Tiny successes in life go a long way toward building up our self-confidence. And keeping plants alive is a rewarding success step. The loss risks for plants are also relatively low. If I kill a plant, it's a dead plant. Sure, I probably paid some money for that plant, and I may be quite emotionally attached to it, but at least I haven’t killed a pet or a child. So I am less emotionally disturbed by the outcome. It's sad to lose a plant, don’t get me wrong, but I grieve significantly less for a plant than I would a pet or a human. 

This means I can look back at that plant’s life from a more objective perspective and figure out if there were mistakes I made that were contributing factors. Identifying these mistakes without feeling defensive about it gives me practice for accepting mistakes I might make in other parts of my life. Similarly, I can notice when my plants are thriving and note what aspects of my care may contribute to that success. This helps me learn what different plants like until that info just becomes instinctual, and I start to trust that I know how to take care of the plants I have.

Plants give rather direct feedback, but the feedback is entirely objective. If they don’t get the right care, they wilt or droop or turn yellow or start to lose leaves; if they get great care, they grow well. But there’s no human feedback or judgment. Over time I start to notice earlier and earlier signs that my plants are doing well. 

This eventually translates into other areas of my life. If I can learn to take care of plants, I can probably learn to do other things, too. 

Over time, this relatively slow feedback helps me gain confidence. Gardening is a constant practice of trust and hope.

Learn From Mentors, But Trust Yourself

Your neighbor, a few houses down, might have been gardening for decades, but you can guarantee the microclimates in their yard are different from yours. And microclimates change over time.

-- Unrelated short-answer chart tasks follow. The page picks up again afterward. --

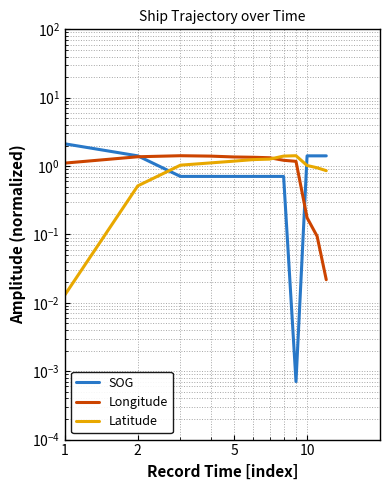

True or false: Longitude has more than 2 points higher than both neighbors.

False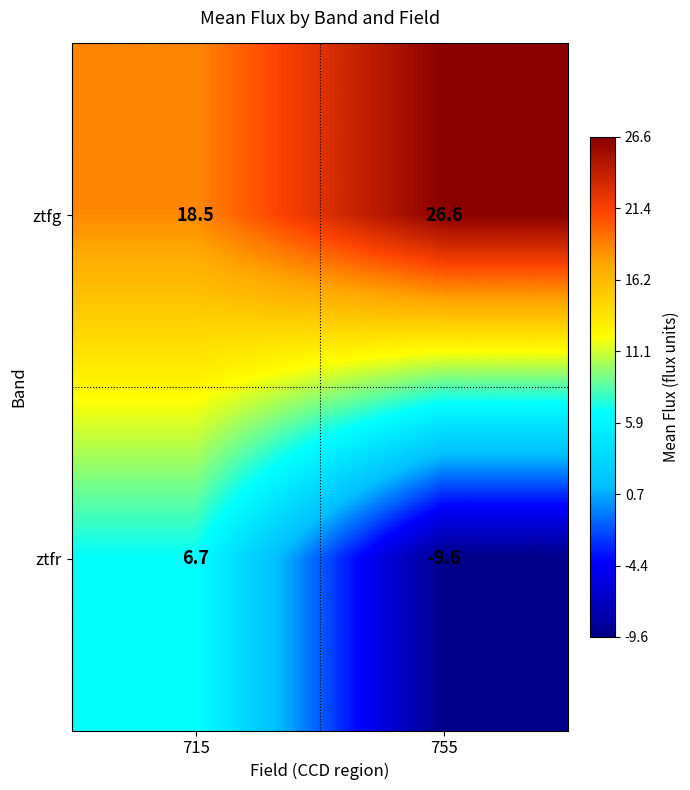

What value does the ztfg series have at 715?

18.5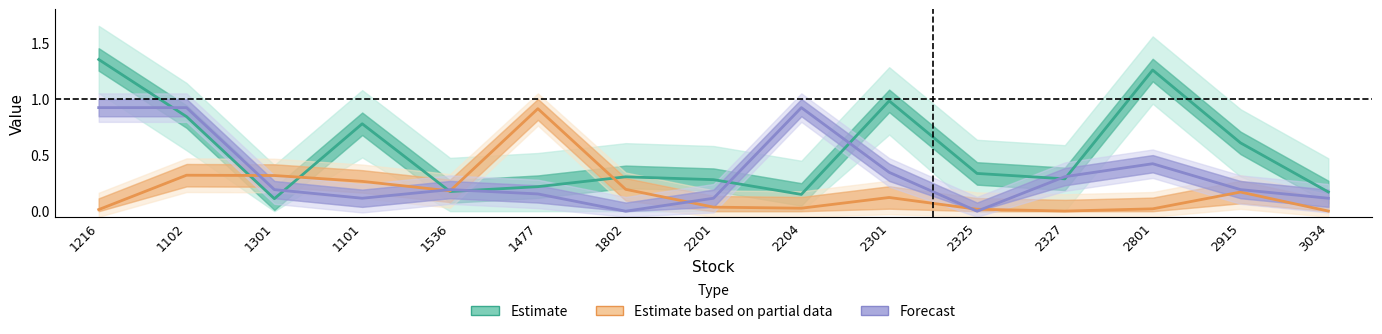

At 2801, list the series in order from smallest to largest.

Estimate based on partial data, Forecast, Estimate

And they might (most certainly do) have different markers of gardening success than you do. Maybe you just want to experiment and grow a bunch of odd things. Or perhaps you want the juiciest tomatoes ever or a specific type of flower.

Your experience matters. You know what happens in your yard. Track your successes and failures. Analyze analyze. And start to believe yourself. You will develop your intuition over time, and patterns will start to connect in your brain.

You don’t have to do this on paper. I’m a strong advocate for recording and tracking things. I like data. My mum has never kept a gardening journal in her life or tracked any information. But she is an eternal wealth of gardening info. Your brain tracks stuff, whether you put it on paper or not, and it starts to show you patterns over time.